# OSHA Training Programs/Courses



## Jeff G (Apr 5, 2010)

It seems that trying to keep up with all the OSHA regulations can be formidable, particularly staying on top of any additions or changes. 

I was wondering if anyone would chime in with what they have found to work for them in not only staying abreast of everything, but also what was the best means of training programs, whether it be online, community colleges, books, apps, etc regardless of whether one is a general contractor, electrician, carpenter, roofer, mason, etc.

It has been many years ago since I last worked as a project manager for a mid-sized construction firm (I was far more familiar with the laws/requirements then), and I'm now a sole proprietor that is soon to be incorporating and expanding.
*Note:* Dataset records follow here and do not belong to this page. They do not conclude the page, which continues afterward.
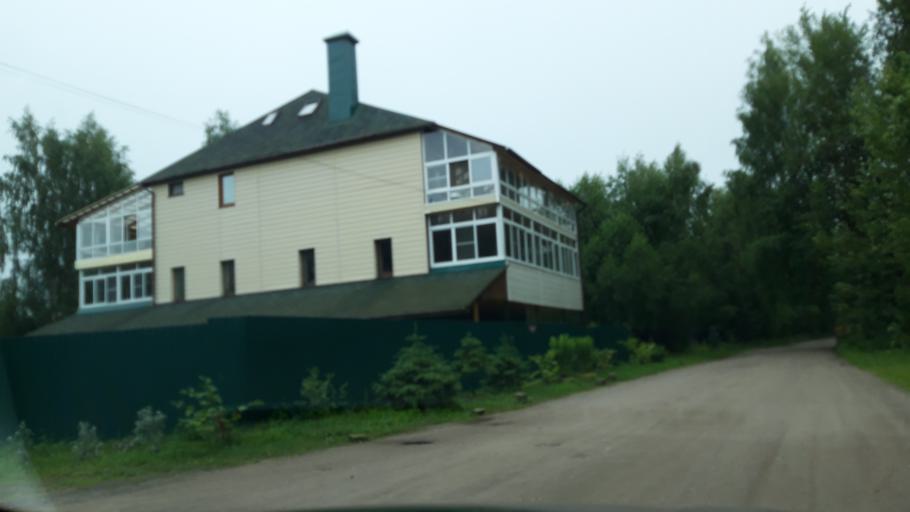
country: RU
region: Tverskaya
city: Konakovo
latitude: 56.6563
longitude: 36.6553
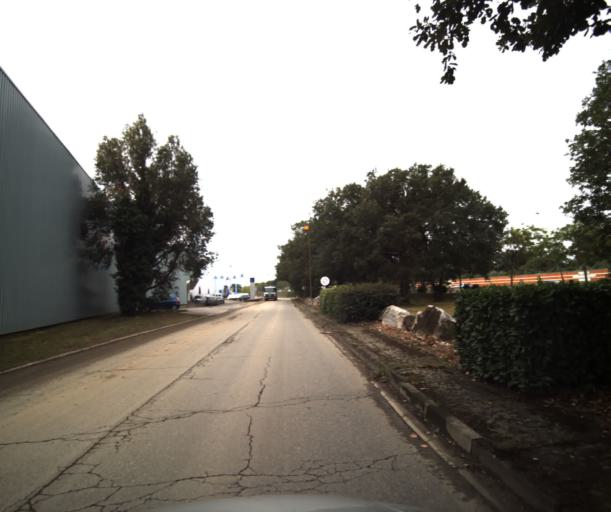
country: FR
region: Midi-Pyrenees
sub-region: Departement de la Haute-Garonne
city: Portet-sur-Garonne
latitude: 43.5500
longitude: 1.4068
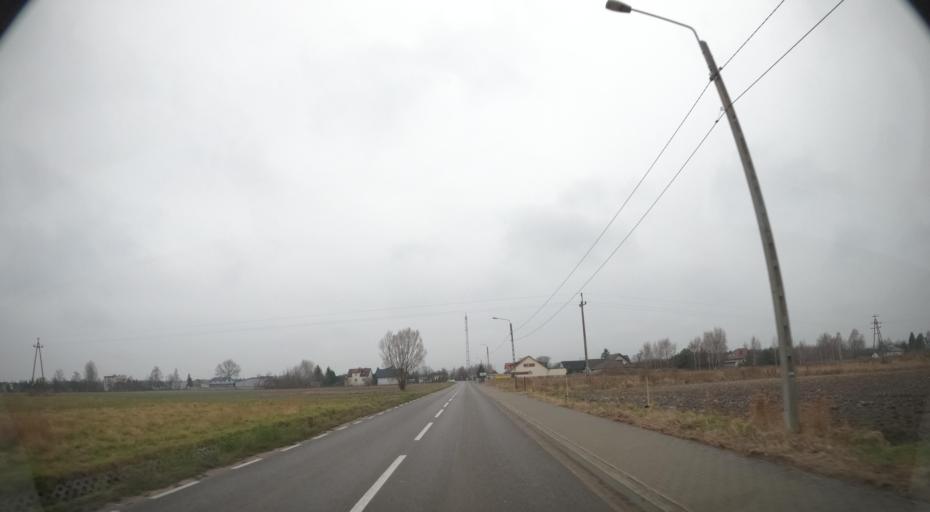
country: PL
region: Masovian Voivodeship
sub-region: Powiat radomski
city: Skaryszew
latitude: 51.3798
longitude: 21.2532
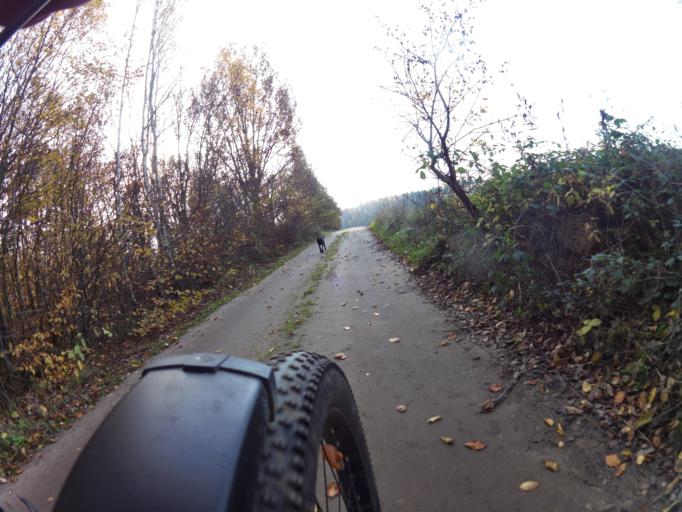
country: PL
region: Pomeranian Voivodeship
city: Strzelno
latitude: 54.7452
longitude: 18.2859
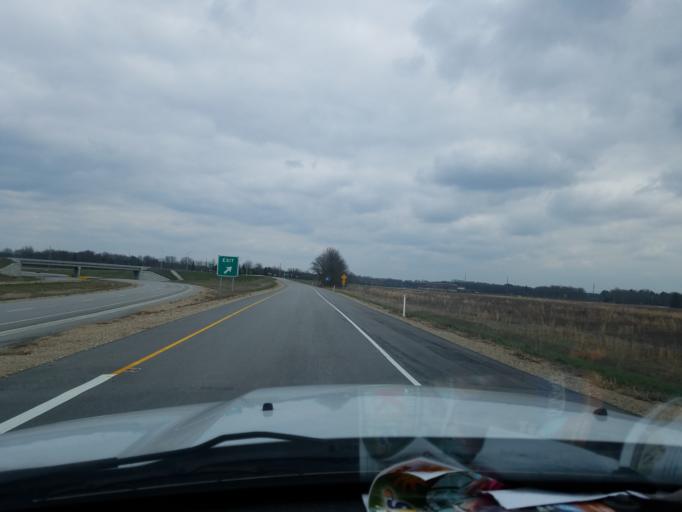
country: US
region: Indiana
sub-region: Vigo County
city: Terre Haute
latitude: 39.4120
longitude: -87.3387
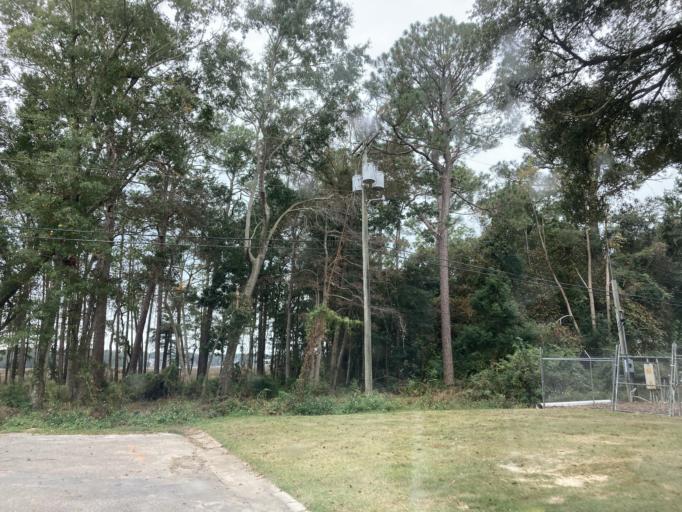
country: US
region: Mississippi
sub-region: Jackson County
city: Ocean Springs
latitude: 30.4286
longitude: -88.8228
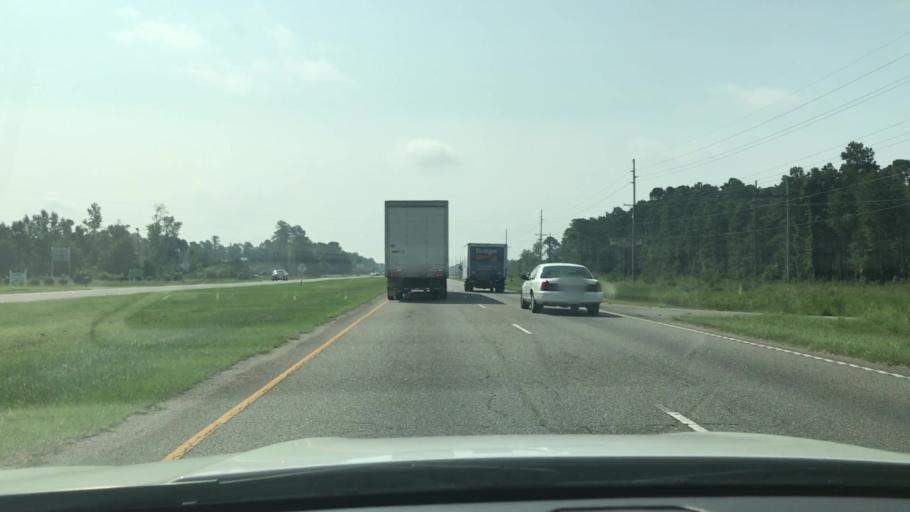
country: US
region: South Carolina
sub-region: Horry County
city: Red Hill
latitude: 33.7860
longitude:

I would like to get ahead of the learning curve and fairly quickly get into compliance for a potential visit from our friendly friends at OSHA.


----------



## Jeff G (Apr 5, 2010)

Nobody? huh


----------



## Builders Inc. (Feb 24, 2015)

All I can say is get the book and start reading. I remember when I tested there were companies that helped you pass the exam and they had study guides to help you for the exam. Their was a quick reference bout four hours on the 1929 code book. That's it. Contact some of those companies?...


----------



## sunkist (Apr 27, 2012)

Let me jump in, www.mancomm.com try here. you need the $50.00 book.
covers parts 1926 1903, 1904, 1910, and of course 1926, c/k to see if it has forms 300 300a and 301, my copy is ten years old.


----------



## Builders Inc. (Feb 24, 2015)

Hey Sunkist, which one would be best? Standards and regulations general industry or OSHA compliance guide, "Guides to compliance" do they all come with a CD Rom? What about the online code search option? You have to log in. Is there a monthly fee for use?


----------



## Jeff G (Apr 5, 2010)

sunkist said:


> Let me jump in, www.mancomm.com try here. you need the $50.00 book.
> covers parts 1926 1903, 1904, 1910, and of course 1926, c/k to see if it has forms 300 300a and 301, my copy is ten years old.


Thanks! That's the kind of info I was hoping for.


----------



## sunkist (Apr 27, 2012)

Builders Inc. said:


> Hey Sunkist, which one would be best? Standards and regulations general industry or OSHA compliance guide, "Guides to compliance" do they all come with a CD Rom? What about the online code search option? You have to log in. Is there a monthly fee for use?


You want the one " Constuction Industry Regulations" Some came with a CD and may still.
I would think for online there would be a monthly fee just some else to make auto withdrawls from your bank 
The book was a required for the contractor exam, i have never looked at it since
Do not get me wrong in order to pass the exam i know whats in there and remember a lot.


----------